Nel nostro genere, solitamente le bands non alzano il volume dei loro CD in maniera esagerata, ed il rock melodico è ancora per la gran parte immune da questo problema. Ma la sensazione che i compact disc più vecchi offrano una qualità audio regolarmente superiore ai prodotti moderni è giustificata non solo dalle maggiori cure in fatto di registrazione che si avevano nel passato, ma anche dalla superiore dinamica che la distanza dal fatidico valore di 0 dBFS garantiva… ed ecco che arriviamo al sottotitolo di questo scritto. Oggi, tanti dischi dei Big 80s vengono ripubblicati previo remastering. In certi casi l’operazione viene condotta a regola d’arte (la mia ristampa rimasterizzata di ‘Frontiers’ dei Journey ha un suono semplicemente stellare) ma in altri? Siamo certi che il remastering non riduca la resa fonica, appiattendo la dinamica? Che tra un po’ dovremo guardare con sospetto anche le ristampe? Che chi desidera cogliere quei dettagli e quelle sfumature che fanno la differenza, potendo scegliere tra una ristampa ed un originale si troverà forzato a scegliere l’originale (se riesce a trovarlo e chissà a quale prezzo)?

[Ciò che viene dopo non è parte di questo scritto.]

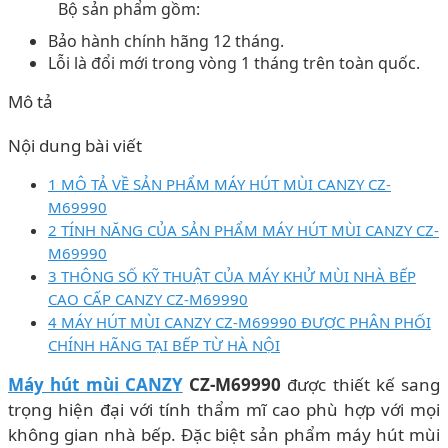
Bộ sản phẩm gồm:
Bảo hành chính hãng 12 tháng.
Lỗi là đổi mới trong vòng 1 tháng trên toàn quốc.
Mô tả
Nội dung bài viết
1 MÔ TẢ VỀ SẢN PHẨM MÁY HÚT MÙI CANZY CZ-
M69990
2 TÍNH NĂNG CỦA SẢN PHẨM MÁY HÚT MÙI CANZY CZ-
M69990
3 THÔNG SỐ KỸ THUẬT CỦA MÁY KHỬ MÙI NHÀ BẾP
CAO CẤP CANZY CZ-M69990
4 MÁY HÚT MÙI CANZY CZ-M69990 ĐƯỢC PHÂN PHỐI
CHÍNH HÃNG TẠI BẾP TỪ HÀ NỘI
Máy hút mùi CANZY
CZ-M69990
được thiết kế sang
trọng hiện đại với tính thẩm mĩ cao phù hợp với mọi
không gian nhà bếp. Đặc biệt sản phẩm máy hút mùi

Non sto montando una tempesta in un bicchiere d’acqua né proponendo la proverbiale questione fatta di lana caprina. La faccenda è seria e vi basta consultare qualcuno dei collegamenti nella pagina di Wiki che ho linkato più sopra per rendervene conto, voglio qui riportare solo una dichiarazione di Greg Ladanyi, ingegnere del suono, che intervistato a proposito del suo lavoro su 'IV' dei Toto, disse: “La mancanza di compressione durante il mastering non era un problema come accade oggi, e la grande dinamica dei Toto come band poteva arrivare in tutta la sua pienezza all’ascoltatore. Al giorno d’oggi, ogni album ha un suono terribilmente compresso. L’abilità di un musicista nel suonare con tutta l’anima sta nell’estensione della sua dinamica: quando la escludi dal mix, l’ascoltatore finisce per non instaurare alcuna relazione con il musicista ed il suo modo di esprimersi”. La dinamica di una registrazione, difatti, è una delle chiavi di volta del sound: quando in una canzone sovraincidi una dozzina o più di tracce, il loro bilanciamento è fondamentale, e la chiave di questo bilanciamento, oltre al posizionamento nello spazio sonoro, è il volume rispettivo di ogni singola traccia. Ma se i volumi vengono spiaccicati verso l’alto, praticamente l’uno sull’altro, l’effetto sarà solo una cacofonia assordante e non c’è sistema hi-fi che possa migliorare la qualità di una fonte audio tanto disastrata all’origine. Il punto, però, è: tutto questo a chi importa davvero? Solo agli ingegneri del suono, pare, e a quei quattro gatti che ascoltano ancora musica tramite impianti stereo veri. Nel panorama attuale, dominato dalla Maligna Trinità, dalle casse autoamplificate collegate ai PC e dai sistemi mini/compatti da dieci watt a canale, quello che conta è solo avere più volume. Non so, o piuttosto non voglio, immaginare a cosa porterà in futuro tutto questo: le conclusioni non sarebbero tanto diverse da quelle a cui sono arrivato nel pezzo che ho scritto sul (triste) destino dell’industria discografica. E il fatto che il mio pessimismo sia, in questa circostanza, condiviso dalla totalità di coloro che operano nel ramo tecnico in quella stessa industria, non contribuisce a dare qualche pennellata di rosa ad un panorama nero come il carbone.